Richard was wounded in the head, and Candacy stepped from the house and asked to stop the shooting, that her son was dead. (He wasn’t.)
Continued Hugh: “They replied that if we didn’t stack arms they would kill us all, and then fired four shots at her before she could get into the house, two bullets striking the corner of the house and very near hitting her. The sheriff stuck his head up over a rock and aimed his gun at her, and a bullet struck him in the forehead, knocking his brains out.”
As it grew dark, Hugh Lambert, concerned that the posse would set the house on fire, made a run for it with his two sons. They ran a quarter-mile to the river bank (presumably the Animas), drawing fire all the way. “Louis had four bullet holes in his clothes, and Richard had seven.” After resting along the bank, they headed for Parrott City.
Riley was let loose, and returned to his mother at Waterfall Ranch. The next morning Riley caught up to the fugitives, with this message from the posse for his father: If you leave the country, they’ll give you a thousand dollars for the ranch and your stock. Hugh wrote that he informed an envoy of the posse: “I was going to hold that ranch, and if they wanted any more fighting to come over there and they could have all they wanted.”
It’s unclear when he was taken into custody, and how, but Lambert’s case finally went before a grand jury in August 1876. He says the jury was “bought out” by his enemies and he was granted a change of venue to Lake City. “There they bought out one of my attorneys.” While the grand jury convened, “The outfit had stationed a man in the water closet with money, and he succeeded in buying the jury and they brought in a verdict of manslaughter against me.”

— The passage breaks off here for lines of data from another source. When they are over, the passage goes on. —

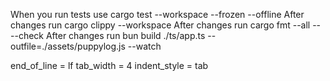 When you run tests use cargo test --workspace --frozen --offline
After changes run cargo clippy --workspace
After changes run cargo fmt --all -- --check
After changes run bun build ./ts/app.ts --outfile=./assets/puppylog.js --watch

end_of_line = lf
tab_width = 4
indent_style = tab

On the day he was sentenced for life by U.S. Territorial Judge Moses Hallett,[16] a petition for Hugh Lambert’s pardon contained four hundred names of men in San Juan and La Plata counties, Lambert wrote. Combined with other petitions, from counties in Iowa where he’d previously lived, 2,600 vouched for him.[17]

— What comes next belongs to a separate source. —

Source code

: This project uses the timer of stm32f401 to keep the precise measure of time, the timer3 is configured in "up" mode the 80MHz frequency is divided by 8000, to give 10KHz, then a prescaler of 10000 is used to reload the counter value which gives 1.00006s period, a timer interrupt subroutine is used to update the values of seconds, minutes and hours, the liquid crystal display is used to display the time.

So he spent about two years in prison and was freed in 1878 after Gov. Routt’s official pardon. Lambert returned to the Waterfall Ranch, but he wouldn’t stay there long.[18]
Footnotes
[1] Colorado Weekly Chieftain (Pueblo), May 18, 1876. Chieftain story was taken from an account in the La Plata Miner, a Silverton-based newspaper from 1875 to 1886, when it merged with the Silverton Standard.

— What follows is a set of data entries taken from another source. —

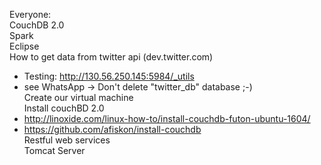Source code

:
Everyone:<br>
CouchDB 2.0 <br>
Spark </br>
Eclipse </br>
How to get data from twitter api (dev.twitter.com) </br>
  - Testing: http://130.56.250.145:5984/_utils </br>
  - see WhatsApp -> Don't delete "twitter_db" database ;-) </br>
Create our virtual machine </br>
Install couchBD 2.0<br>
  - http://linoxide.com/linux-how-to/install-couchdb-futon-ubuntu-1604/ </br>
  - https://github.com/afiskon/install-couchdb </br>
Restful web services <br>
Tomcat Server 
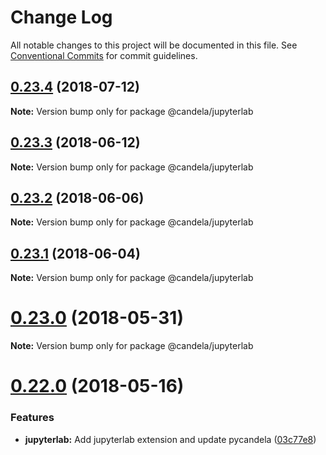 # Change Log

All notable changes to this project will be documented in this file.
See [Conventional Commits](https://conventionalcommits.org) for commit guidelines.

<a name="0.23.4"></a>
## [0.23.4](https://github.com/Kitware/candela/compare/v0.23.3...v0.23.4) (2018-07-12)




**Note:** Version bump only for package @candela/jupyterlab

<a name="0.23.3"></a>
## [0.23.3](https://github.com/Kitware/candela/compare/v0.23.2...v0.23.3) (2018-06-12)




**Note:** Version bump only for package @candela/jupyterlab

<a name="0.23.2"></a>
## [0.23.2](https://github.com/Kitware/candela/compare/v0.23.1...v0.23.2) (2018-06-06)




**Note:** Version bump only for package @candela/jupyterlab

<a name="0.23.1"></a>
## [0.23.1](https://github.com/Kitware/candela/compare/v0.23.0...v0.23.1) (2018-06-04)




**Note:** Version bump only for package @candela/jupyterlab

<a name="0.23.0"></a>
# [0.23.0](https://github.com/Kitware/candela/compare/v0.22.0...v0.23.0) (2018-05-31)




**Note:** Version bump only for package @candela/jupyterlab

<a name="0.22.0"></a>
# [0.22.0](https://github.com/Kitware/candela/compare/v0.21.0...v0.22.0) (2018-05-16)


### Features

* **jupyterlab:** Add jupyterlab extension and update pycandela ([03c77e8](https://github.com/Kitware/candela/commit/03c77e8))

[2] U.S. Census, Animas Valley, 1880.
[3] Ibid.
[4] Pioneers of the San Juan Country, Vol. 1, pp. 48-54, account by Martha A. Roberts, written in 1936.
[5] Colorado Weekly Chieftain, May 18, 1876.
[6] Pioneers of the San Juan Country, Roberts.
[7] Colorado Weekly Chieftain, May 18, 1876. Could fifty-eight men quietly sneak up on the ranch? This number may be an exaggeration, or perhaps some men were stationed elsewhere than right at the ranch house.
[8] Howard Zink was told this by his father, John J. Zink, and wrote a note in the back pages of a family copy of “Many More Mountains: Rails Into Silverton, Vol. 3,” Allen Nossaman, 1998.
[9] Account compiled from combination of Colorado Weekly Chieftain stories and Roberts account. It might have been a young, excitable Irishman.
[10] Colorado Weekly Chieftain, July 13, 1876. The man camped at Waterfall Ranch ten weeks after the shooting.
[11] Ibid.
[12] Ibid.
[13] Ibid.
[14] Colorado Banner (Boulder), June 15, 1876.
[15] The Durango Wage Earner, May 22, 1902, p. 1. At the time of his death in 1902, the Wage Earner reprinted Hugh Lambert’s letter to the editor of the Montrose Enterprise of January 1, 1891.
[16] Biographical Directory of Federal Judges. (www.fjc.gov/public/home.nsf/hisj.) Moses Hallett wouldn’t officially become a U.S. District Judge until he was nominated by President Grant and then confirmed by the U.S. Senate on January 12, 1877. He retired in 1906.
[17] Ibid.
[18] U.S. Census, Animas Valley, 1880.